• **TASK 1**:
In the comment thread, condense the paragraph beginning "However, one year is weather" into a shorter version that keeps its main facts.
• **TASK 2**:
From the comment thread, extract word for word the passage from "I can see this" up to and including "is very noisy.".

• **READING PASSAGE**:
....
I can see this in the other data manipulations I am doing. The difference between the average low and high is only about 2 degrees F. The daily difference in the daily data between high and low temp is very noisy.
Thanks for taking the time to educate me.
Ray Ladbury says
ZT, I want you to notice something about all the years you’ve looked at. They are all in this decade except 1998–the biggest El Nino in recent memory. It realy does not matter whether 2005 is second warmest or 2002. However, by assigning a numerical value to the temperature anomaly, we achieve a unique ranking. That is unavoidable. It takes a twisted, and frankly rather thick, mentality to project any sort of conspiracy on this.
However, one year is weather. To get to climate, it takes 30 years. And guess what. Seventeen of the twenty warmest years since 1880 have been in the past 2 decades. Even with red noise, that is significant. Now you can either learn something here at RC, or you can stay in your conspiracy-theorist fantasy world. Your choice.
Ray Ladbury says
Snorbert, have you bothered to look at the chart the Idsos designed? I will give you the benefit of the doubt that you have not. Some of the “warm periods” occur from 800-1000 CE, some from 1000-1200 CE and some start after 1200 CE. It takes some rather, shall we say interesting, notions of time to look at all those disparate and distinct warm periods and call it single global warm period.
It does no good to keep repeating the same meme over and over again when it has been challenged and specific instances of failure have been cited. Either abandon the position or state why you still hold it. “Yes it is, la-la-la-la…” does not constitute scientific debate.
....
• **DATA PROVIDED**:

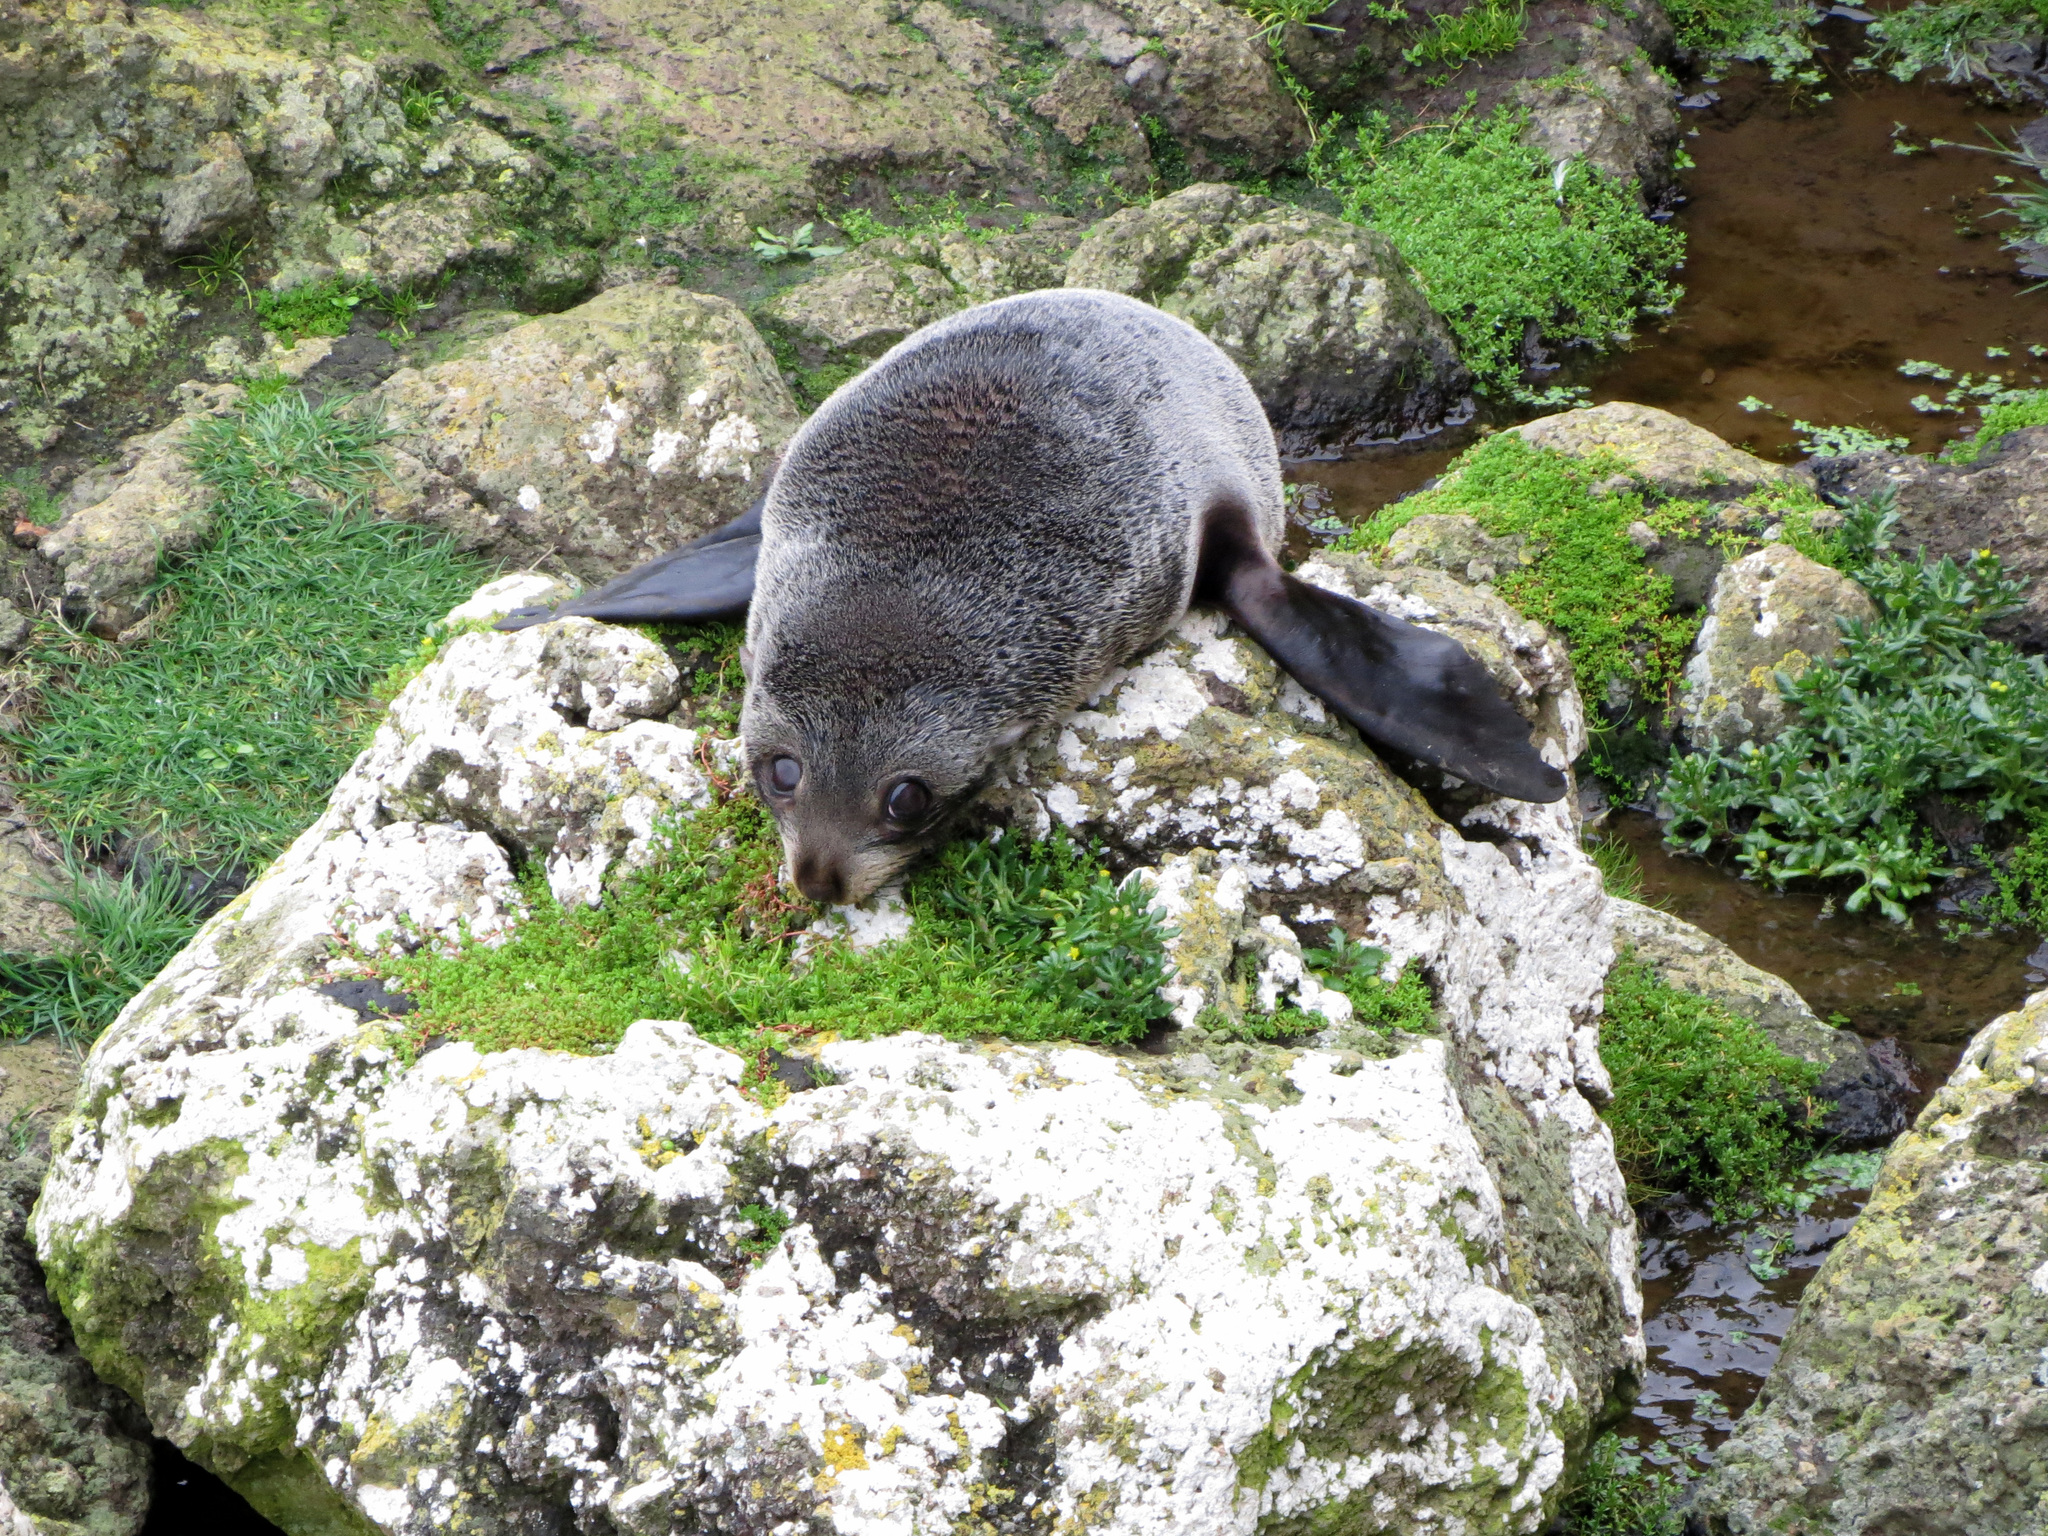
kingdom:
....
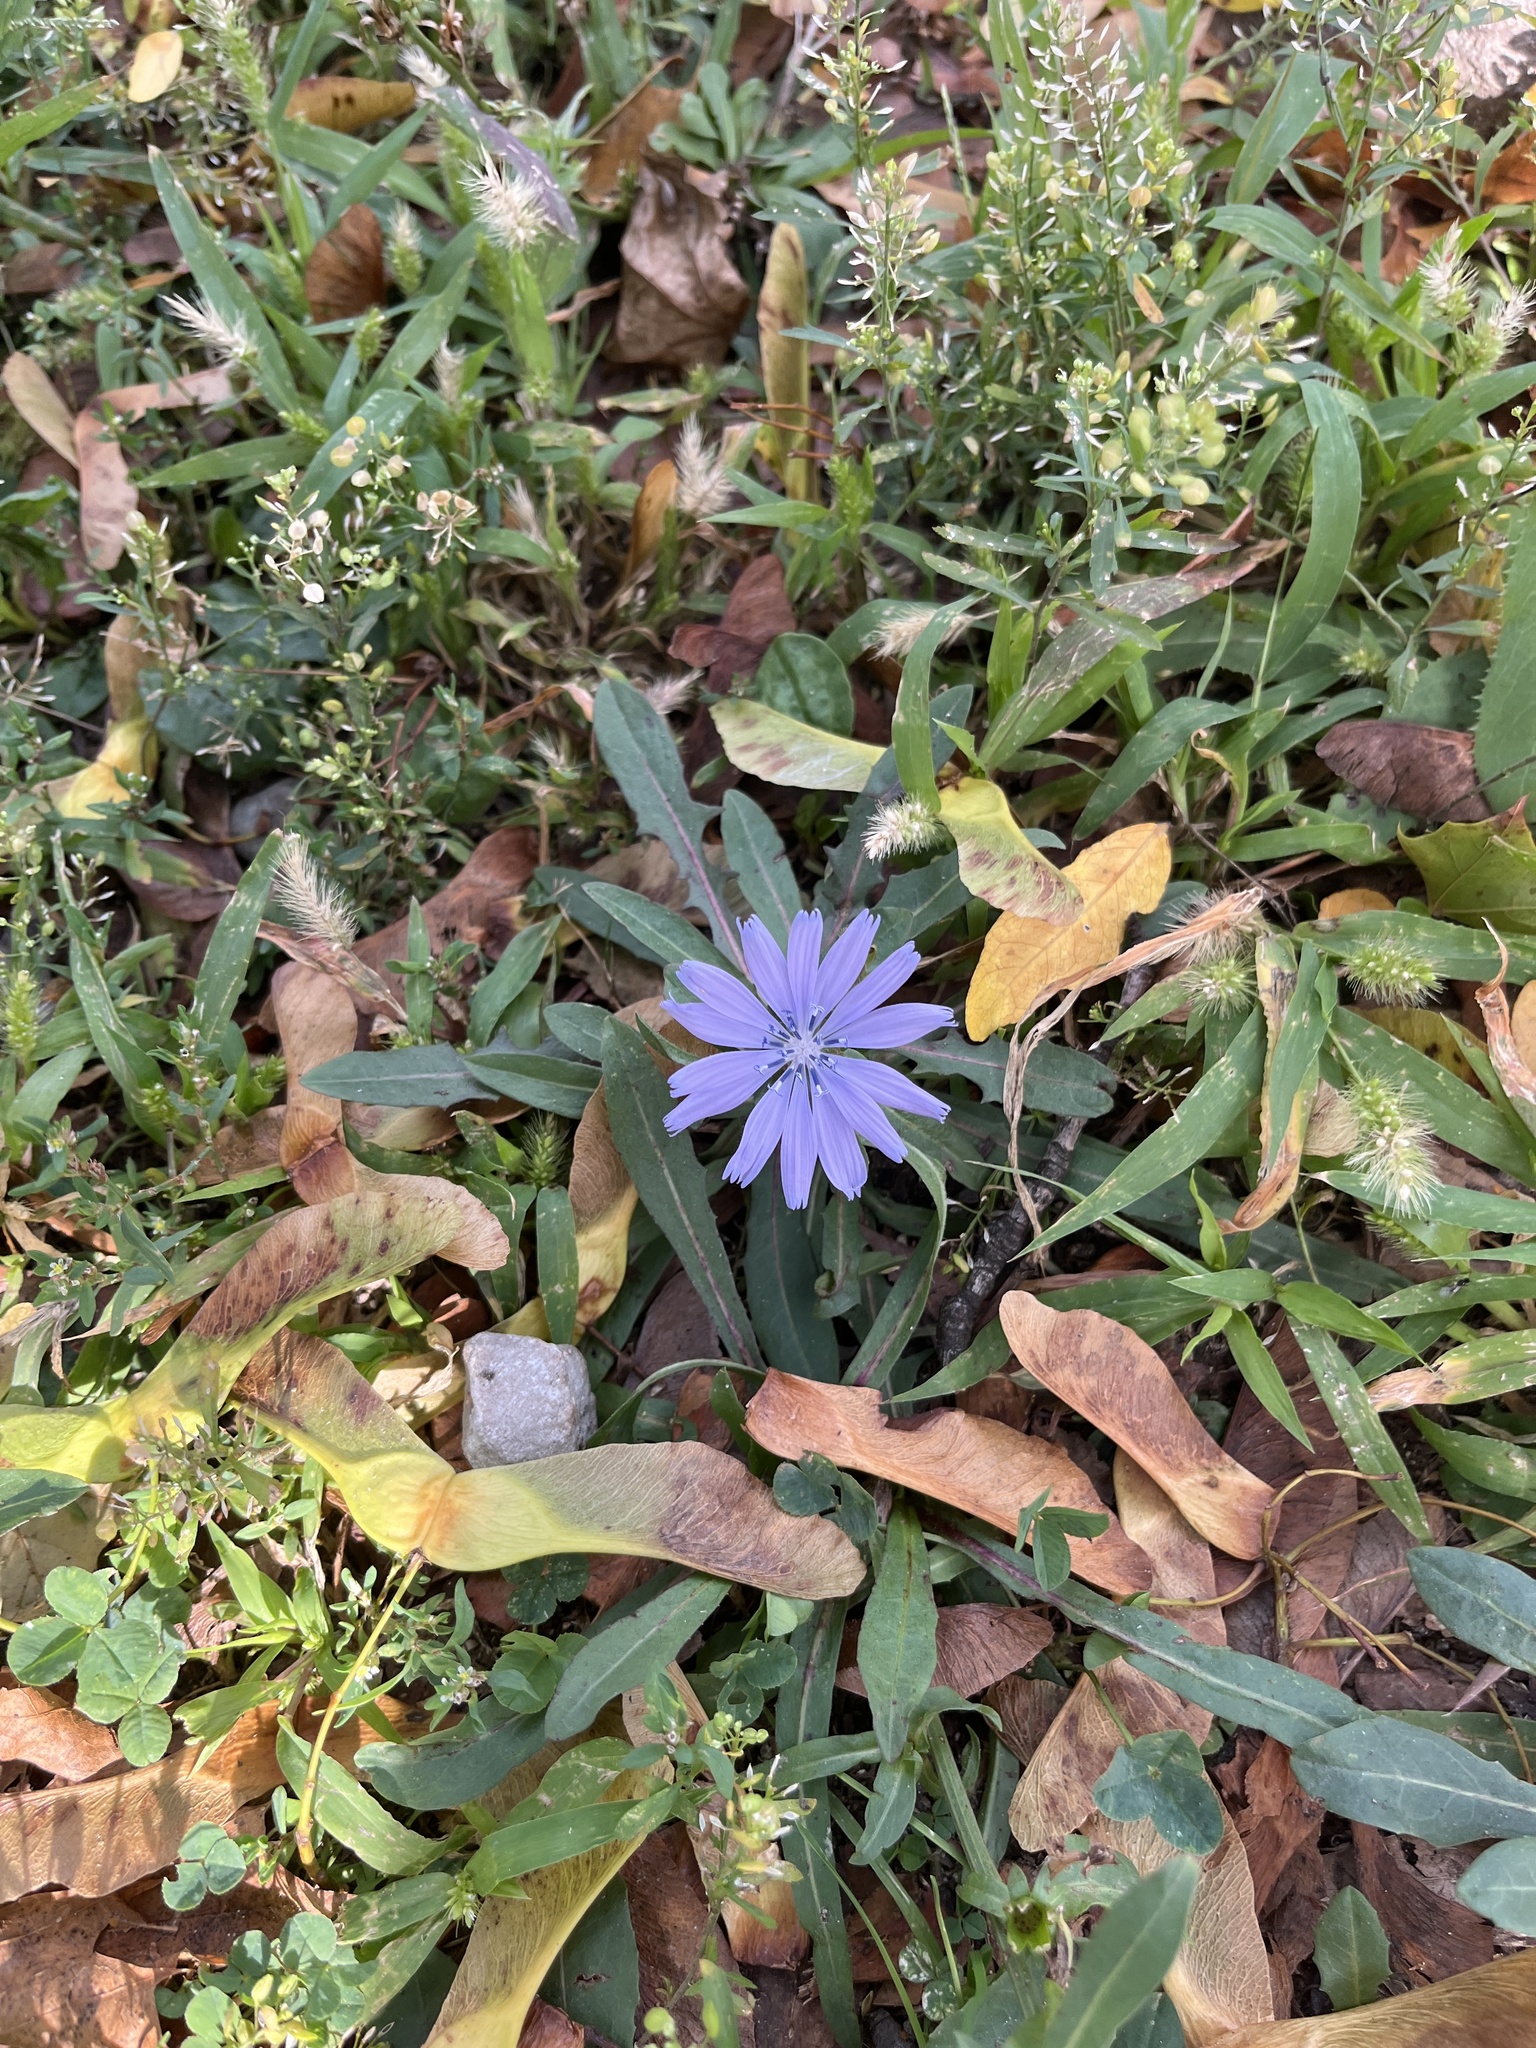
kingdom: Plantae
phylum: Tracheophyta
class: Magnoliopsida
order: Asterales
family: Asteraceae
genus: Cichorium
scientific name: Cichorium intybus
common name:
....
• **RESULT 1**:
A single year reflects weather, while climate takes 30 years. Seventeen of the twenty warmest years since 1880 fell in the past two decades, which is significant even with red noise. The reader can either learn something at RC or stay in a conspiracy-theorist fantasy world.

• **RESULT 2**:
I can see this in the other data manipulations I am doing. The difference between the average low and high is only about 2 degrees F. The daily difference in the daily data between high and low temp is very noisy.